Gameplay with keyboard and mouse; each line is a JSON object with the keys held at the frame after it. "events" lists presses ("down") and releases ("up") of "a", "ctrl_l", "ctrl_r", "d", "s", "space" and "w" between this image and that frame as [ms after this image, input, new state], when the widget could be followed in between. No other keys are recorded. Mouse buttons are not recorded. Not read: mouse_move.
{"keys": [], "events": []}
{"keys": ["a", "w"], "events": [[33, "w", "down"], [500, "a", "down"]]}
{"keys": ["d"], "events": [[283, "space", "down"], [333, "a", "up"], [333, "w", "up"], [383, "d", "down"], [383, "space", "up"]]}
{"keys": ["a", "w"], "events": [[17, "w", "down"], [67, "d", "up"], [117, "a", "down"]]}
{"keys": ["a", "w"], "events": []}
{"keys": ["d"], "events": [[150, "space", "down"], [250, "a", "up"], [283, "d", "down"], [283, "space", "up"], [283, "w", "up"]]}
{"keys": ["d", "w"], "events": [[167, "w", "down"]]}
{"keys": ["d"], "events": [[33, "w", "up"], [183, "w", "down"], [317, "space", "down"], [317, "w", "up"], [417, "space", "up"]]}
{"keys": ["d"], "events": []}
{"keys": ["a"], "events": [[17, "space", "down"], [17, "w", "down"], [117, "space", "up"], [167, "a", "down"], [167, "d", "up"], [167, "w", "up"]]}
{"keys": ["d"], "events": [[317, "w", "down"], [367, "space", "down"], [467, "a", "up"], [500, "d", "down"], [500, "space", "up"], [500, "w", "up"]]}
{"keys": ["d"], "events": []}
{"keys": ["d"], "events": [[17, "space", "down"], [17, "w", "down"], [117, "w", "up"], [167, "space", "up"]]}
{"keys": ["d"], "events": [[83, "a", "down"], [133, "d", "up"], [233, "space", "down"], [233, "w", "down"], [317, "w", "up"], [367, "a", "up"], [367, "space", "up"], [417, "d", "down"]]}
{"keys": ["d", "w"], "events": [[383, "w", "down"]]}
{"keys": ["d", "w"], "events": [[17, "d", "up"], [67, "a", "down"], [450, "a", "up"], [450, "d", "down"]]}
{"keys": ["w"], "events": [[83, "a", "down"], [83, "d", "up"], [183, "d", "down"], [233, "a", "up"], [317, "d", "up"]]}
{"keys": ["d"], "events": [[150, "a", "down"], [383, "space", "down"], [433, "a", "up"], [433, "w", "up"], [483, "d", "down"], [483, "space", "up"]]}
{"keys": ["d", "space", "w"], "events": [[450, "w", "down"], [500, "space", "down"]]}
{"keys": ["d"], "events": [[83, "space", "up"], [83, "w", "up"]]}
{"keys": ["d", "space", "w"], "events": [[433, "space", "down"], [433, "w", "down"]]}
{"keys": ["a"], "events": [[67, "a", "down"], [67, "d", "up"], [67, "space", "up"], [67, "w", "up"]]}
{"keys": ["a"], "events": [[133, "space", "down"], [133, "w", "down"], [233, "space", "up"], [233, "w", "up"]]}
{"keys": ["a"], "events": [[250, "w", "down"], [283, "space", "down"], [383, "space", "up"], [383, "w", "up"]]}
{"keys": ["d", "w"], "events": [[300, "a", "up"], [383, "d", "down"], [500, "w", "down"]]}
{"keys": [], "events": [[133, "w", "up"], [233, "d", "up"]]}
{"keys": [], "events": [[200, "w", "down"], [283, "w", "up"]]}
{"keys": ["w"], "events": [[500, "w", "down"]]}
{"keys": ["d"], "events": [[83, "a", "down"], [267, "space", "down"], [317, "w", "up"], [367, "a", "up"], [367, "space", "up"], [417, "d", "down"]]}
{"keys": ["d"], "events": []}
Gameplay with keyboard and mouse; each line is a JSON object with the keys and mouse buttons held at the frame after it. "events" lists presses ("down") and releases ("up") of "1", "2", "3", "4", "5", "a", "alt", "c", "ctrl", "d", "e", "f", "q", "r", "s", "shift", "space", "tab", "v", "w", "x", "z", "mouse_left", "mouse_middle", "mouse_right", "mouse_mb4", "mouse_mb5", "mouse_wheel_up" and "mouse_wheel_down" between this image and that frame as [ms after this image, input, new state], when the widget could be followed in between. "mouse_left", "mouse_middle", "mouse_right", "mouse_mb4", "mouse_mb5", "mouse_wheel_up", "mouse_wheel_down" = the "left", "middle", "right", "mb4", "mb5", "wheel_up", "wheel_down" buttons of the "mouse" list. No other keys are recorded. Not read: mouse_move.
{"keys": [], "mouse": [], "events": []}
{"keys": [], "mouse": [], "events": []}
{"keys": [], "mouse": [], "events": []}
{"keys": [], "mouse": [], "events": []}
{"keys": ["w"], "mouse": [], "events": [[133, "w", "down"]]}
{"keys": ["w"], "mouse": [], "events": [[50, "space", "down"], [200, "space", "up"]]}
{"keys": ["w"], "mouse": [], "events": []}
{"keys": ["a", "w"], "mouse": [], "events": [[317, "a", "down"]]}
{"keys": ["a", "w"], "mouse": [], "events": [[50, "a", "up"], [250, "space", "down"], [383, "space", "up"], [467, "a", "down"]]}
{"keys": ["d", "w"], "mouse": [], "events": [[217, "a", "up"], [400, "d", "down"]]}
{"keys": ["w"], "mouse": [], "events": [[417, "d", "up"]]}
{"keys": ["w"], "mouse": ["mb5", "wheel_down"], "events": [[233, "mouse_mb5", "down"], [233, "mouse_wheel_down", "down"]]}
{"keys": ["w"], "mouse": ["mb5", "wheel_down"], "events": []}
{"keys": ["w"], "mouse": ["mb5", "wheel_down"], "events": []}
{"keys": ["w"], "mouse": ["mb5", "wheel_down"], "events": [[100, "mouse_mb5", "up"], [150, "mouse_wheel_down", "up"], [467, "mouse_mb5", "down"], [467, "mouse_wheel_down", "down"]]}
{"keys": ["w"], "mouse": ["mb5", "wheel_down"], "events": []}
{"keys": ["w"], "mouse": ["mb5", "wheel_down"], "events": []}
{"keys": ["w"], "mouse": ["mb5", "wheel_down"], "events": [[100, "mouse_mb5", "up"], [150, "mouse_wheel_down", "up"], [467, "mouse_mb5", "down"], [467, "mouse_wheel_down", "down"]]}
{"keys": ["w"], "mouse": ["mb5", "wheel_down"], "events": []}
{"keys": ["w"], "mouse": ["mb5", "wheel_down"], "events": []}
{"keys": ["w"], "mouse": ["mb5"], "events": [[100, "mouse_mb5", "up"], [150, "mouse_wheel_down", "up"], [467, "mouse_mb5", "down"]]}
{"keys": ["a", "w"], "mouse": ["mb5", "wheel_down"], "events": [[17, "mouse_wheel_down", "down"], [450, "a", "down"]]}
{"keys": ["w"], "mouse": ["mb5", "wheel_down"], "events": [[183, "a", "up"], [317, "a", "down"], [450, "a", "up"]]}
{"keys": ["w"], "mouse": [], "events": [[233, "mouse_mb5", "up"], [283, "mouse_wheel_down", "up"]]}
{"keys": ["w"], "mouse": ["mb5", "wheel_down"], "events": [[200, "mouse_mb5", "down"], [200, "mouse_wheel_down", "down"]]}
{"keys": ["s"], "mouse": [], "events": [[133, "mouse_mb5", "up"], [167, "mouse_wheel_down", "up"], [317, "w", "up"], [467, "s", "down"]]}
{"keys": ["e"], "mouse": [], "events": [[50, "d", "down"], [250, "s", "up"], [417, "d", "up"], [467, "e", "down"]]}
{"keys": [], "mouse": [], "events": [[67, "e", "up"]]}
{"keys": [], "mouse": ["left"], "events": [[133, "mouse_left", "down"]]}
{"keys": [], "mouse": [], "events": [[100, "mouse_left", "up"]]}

----------

● Work required
Take the material above and transcribe all of it exactly.

● Result
Gameplay with keyboard and mouse; each line is a JSON object with the keys held at the frame after it. "events" lists presses ("down") and releases ("up") of "a", "ctrl_l", "ctrl_r", "d", "s", "space" and "w" between this image and that frame as [ms after this image, input, new state], when the widget could be followed in between. No other keys are recorded. Mouse buttons are not recorded. Not read: mouse_move.
{"keys": [], "events": []}
{"keys": ["a", "w"], "events": [[33, "w", "down"], [500, "a", "down"]]}
{"keys": ["d"], "events": [[283, "space", "down"], [333, "a", "up"], [333, "w", "up"], [383, "d", "down"], [383, "space", "up"]]}
{"keys": ["a", "w"], "events": [[17, "w", "down"], [67, "d", "up"], [117, "a", "down"]]}
{"keys": ["a", "w"], "events": []}
{"keys": ["d"], "events": [[150, "space", "down"], [250, "a", "up"], [283, "d", "down"], [283, "space", "up"], [283, "w", "up"]]}
{"keys": ["d", "w"], "events": [[167, "w", "down"]]}
{"keys": ["d"], "events": [[33, "w", "up"], [183, "w", "down"], [317, "space", "down"], [317, "w", "up"], [417, "space", "up"]]}
{"keys": ["d"], "events": []}
{"keys": ["a"], "events": [[17, "space", "down"], [17, "w", "down"], [117, "space", "up"], [167, "a", "down"], [167, "d", "up"], [167, "w", "up"]]}
{"keys": ["d"], "events": [[317, "w", "down"], [367, "space", "down"], [467, "a", "up"], [500, "d", "down"], [500, "space", "up"], [500, "w", "up"]]}
{"keys": ["d"], "events": []}
{"keys": ["d"], "events": [[17, "space", "down"], [17, "w", "down"], [117, "w", "up"], [167, "space", "up"]]}
{"keys": ["d"], "events": [[83, "a", "down"], [133, "d", "up"], [233, "space", "down"], [233, "w", "down"], [317, "w", "up"], [367, "a", "up"], [367, "space", "up"], [417, "d", "down"]]}
{"keys": ["d", "w"], "events": [[383, "w", "down"]]}
{"keys": ["d", "w"], "events": [[17, "d", "up"], [67, "a", "down"], [450, "a", "up"], [450, "d", "down"]]}
{"keys": ["w"], "events": [[83, "a", "down"], [83, "d", "up"], [183, "d", "down"], [233, "a", "up"], [317, "d", "up"]]}
{"keys": ["d"], "events": [[150, "a", "down"], [383, "space", "down"], [433, "a", "up"], [433, "w", "up"], [483, "d", "down"], [483, "space", "up"]]}
{"keys": ["d", "space", "w"], "events": [[450, "w", "down"], [500, "space", "down"]]}
{"keys": ["d"], "events": [[83, "space", "up"], [83, "w", "up"]]}
{"keys": ["d", "space", "w"], "events": [[433, "space", "down"], [433, "w", "down"]]}
{"keys": ["a"], "events": [[67, "a", "down"], [67, "d", "up"], [67, "space", "up"], [67, "w", "up"]]}
{"keys": ["a"], "events": [[133, "space", "down"], [133, "w", "down"], [233, "space", "up"], [233, "w", "up"]]}
{"keys": ["a"], "events": [[250, "w", "down"], [283, "space", "down"], [383, "space", "up"], [383, "w", "up"]]}
{"keys": ["d", "w"], "events": [[300, "a", "up"], [383, "d", "down"], [500, "w", "down"]]}
{"keys": [], "events": [[133, "w", "up"], [233, "d", "up"]]}
{"keys": [], "events": [[200, "w", "down"], [283, "w", "up"]]}
{"keys": ["w"], "events": [[500, "w", "down"]]}
{"keys": ["d"], "events": [[83, "a", "down"], [267, "space", "down"], [317, "w", "up"], [367, "a", "up"], [367, "space", "up"], [417, "d", "down"]]}
{"keys": ["d"], "events": []}
Gameplay with keyboard and mouse; each line is a JSON object with the keys and mouse buttons held at the frame after it. "events" lists presses ("down") and releases ("up") of "1", "2", "3", "4", "5", "a", "alt", "c", "ctrl", "d", "e", "f", "q", "r", "s", "shift", "space", "tab", "v", "w", "x", "z", "mouse_left", "mouse_middle", "mouse_right", "mouse_mb4", "mouse_mb5", "mouse_wheel_up" and "mouse_wheel_down" between this image and that frame as [ms after this image, input, new state], when the widget could be followed in between. "mouse_left", "mouse_middle", "mouse_right", "mouse_mb4", "mouse_mb5", "mouse_wheel_up", "mouse_wheel_down" = the "left", "middle", "right", "mb4", "mb5", "wheel_up", "wheel_down" buttons of the "mouse" list. No other keys are recorded. Not read: mouse_move.
{"keys": [], "mouse": [], "events": []}
{"keys": [], "mouse": [], "events": []}
{"keys": [], "mouse": [], "events": []}
{"keys": [], "mouse": [], "events": []}
{"keys": ["w"], "mouse": [], "events": [[133, "w", "down"]]}
{"keys": ["w"], "mouse": [], "events": [[50, "space", "down"], [200, "space", "up"]]}
{"keys": ["w"], "mouse": [], "events": []}
{"keys": ["a", "w"], "mouse": [], "events": [[317, "a", "down"]]}
{"keys": ["a", "w"], "mouse": [], "events": [[50, "a", "up"], [250, "space", "down"], [383, "space", "up"], [467, "a", "down"]]}
{"keys": ["d", "w"], "mouse": [], "events": [[217, "a", "up"], [400, "d", "down"]]}
{"keys": ["w"], "mouse": [], "events": [[417, "d", "up"]]}
{"keys": ["w"], "mouse": ["mb5", "wheel_down"], "events": [[233, "mouse_mb5", "down"], [233, "mouse_wheel_down", "down"]]}
{"keys": ["w"], "mouse": ["mb5", "wheel_down"], "events": []}
{"keys": ["w"], "mouse": ["mb5", "wheel_down"], "events": []}
{"keys": ["w"], "mouse": ["mb5", "wheel_down"], "events": [[100, "mouse_mb5", "up"], [150, "mouse_wheel_down", "up"], [467, "mouse_mb5", "down"], [467, "mouse_wheel_down", "down"]]}
{"keys": ["w"], "mouse": ["mb5", "wheel_down"], "events": []}
{"keys": ["w"], "mouse": ["mb5", "wheel_down"], "events": []}
{"keys": ["w"], "mouse": ["mb5", "wheel_down"], "events": [[100, "mouse_mb5", "up"], [150, "mouse_wheel_down", "up"], [467, "mouse_mb5", "down"], [467, "mouse_wheel_down", "down"]]}
{"keys": ["w"], "mouse": ["mb5", "wheel_down"], "events": []}
{"keys": ["w"], "mouse": ["mb5", "wheel_down"], "events": []}
{"keys": ["w"], "mouse": ["mb5"], "events": [[100, "mouse_mb5", "up"], [150, "mouse_wheel_down", "up"], [467, "mouse_mb5", "down"]]}
{"keys": ["a", "w"], "mouse": ["mb5", "wheel_down"], "events": [[17, "mouse_wheel_down", "down"], [450, "a", "down"]]}
{"keys": ["w"], "mouse": ["mb5", "wheel_down"], "events": [[183, "a", "up"], [317, "a", "down"], [450, "a", "up"]]}
{"keys": ["w"], "mouse": [], "events": [[233, "mouse_mb5", "up"], [283, "mouse_wheel_down", "up"]]}
{"keys": ["w"], "mouse": ["mb5", "wheel_down"], "events": [[200, "mouse_mb5", "down"], [200, "mouse_wheel_down", "down"]]}
{"keys": ["s"], "mouse": [], "events": [[133, "mouse_mb5", "up"], [167, "mouse_wheel_down", "up"], [317, "w", "up"], [467, "s", "down"]]}
{"keys": ["e"], "mouse": [], "events": [[50, "d", "down"], [250, "s", "up"], [417, "d", "up"], [467, "e", "down"]]}
{"keys": [], "mouse": [], "events": [[67, "e", "up"]]}
{"keys": [], "mouse": ["left"], "events": [[133, "mouse_left", "down"]]}
{"keys": [], "mouse": [], "events": [[100, "mouse_left", "up"]]}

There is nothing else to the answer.